I attended a 6 week long, 5 day a week, 8 hour a day Functional Restoration program. (2009)

I'm suppose to begin a trial study for Cold Laser Therapy beginning early next month. Within weeks. While the protocol isn't absolute as of now, when I picked up the contract to sign I was told it could be as much as every other day for 4 weeks. I'll gladly be a guinea pig to provide hope for the future. Not only in myself, but for millions of others also.

I'm nearly finished with the current study I'm doing on Inflexxion on Neuropathic pain.

I'm still work for MDJunction.com as a Group Leader in the RSD support forum.
http://www.mdjunction.com/reflex-sympathetic-dystrophy (ID- rsdcrpsfire)

In 2005 I turned my dark world around. It became my passion and purpose to make a difference. I work daily promoting awareness, offering resources, support and information in regards to Reflex Sympathetic Dystrophy Syndrome/Complex Regional Pain Syndrome.

My website is still at http://www.crpsadvisory.com

My Facebook is http://www.facebook.com/rsdcrpsfire
It's used for both work and pleasure. I feel no need anymore to segregate me from me.

Living with RSD Radio which I've appeared on both as a guest twice and a co host previously is now called...

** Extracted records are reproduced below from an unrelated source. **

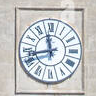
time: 11:42
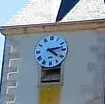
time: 4:12
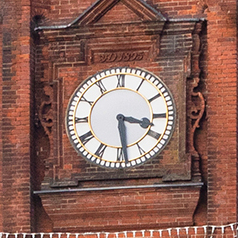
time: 3:28
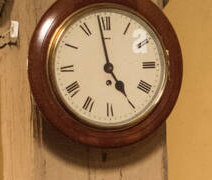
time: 4:58
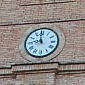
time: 8:58
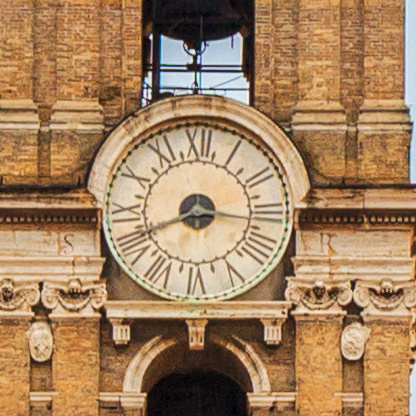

Living with Hope Radio Show with Host Trudy Thomas (until further notice, I am your co host)
http://www.blogtalkradio.com/thematrix777

I am privileged and honored to be apart of the show. I expect nothing in return. I'm happy to work for Trudy and am thrilled to learn even more from the guests who come on to her show.

(It also makes me happy to know that members (in various venues), listeners, readers and viewers learn from me)

If someone feels I'm in the wrong place, I have permission to be the judge of that. There seems to be a bit of drama everywhere. Those who know me well know very well I'm not swayed by gossip.

The show has spread it's wings and broadened it's episodes beyond RSD/CRPS. While RSD/CRPS is still a focus chronic pain, depression and other illnesses are aired.

The show airs live Monday's 5:00 p.m PST and Friday's 9:00 a.m PST.

A chat room is available during the show. Listeners can call in and ask questions of the hosts or guests.

Lots of new things coming soon.

The show circles around hope because it takes hope and inner strength to over come the obstacles that life sometimes puts in our way.

Hope to see you there!

Once a sufferer, forever a survivor,

Until next time,

5 comments:

Snowbrush said...

Hey, sweetheart, where the hell are you?

Snowbrush said...

Hey, sweet baby, I miss you. I had yet another shoulder surgery nine weeks ago, and am anticipating yet a fourth one.

Snowbrush said...

Hey, hon, I often think about you and wonder how you are.

His kajirah said...

Morning Snow

This is the first time I've made it back here in nearly a year it seems. I looked at the date of my last entry and had a hard time convincing myself that it's been that long.

It has to be about 6 months now since the shoulder surgery you spoke of.

I hope that you recovered as well as it could be.

Have thought about you

Sending healing hugs your way..

xo

Snowbrush said...

I had feared that you were dead. Are you able to provide and update? As for myself, the pain just goes on. If you feel like reading my latest post about it, you might get a chuckle.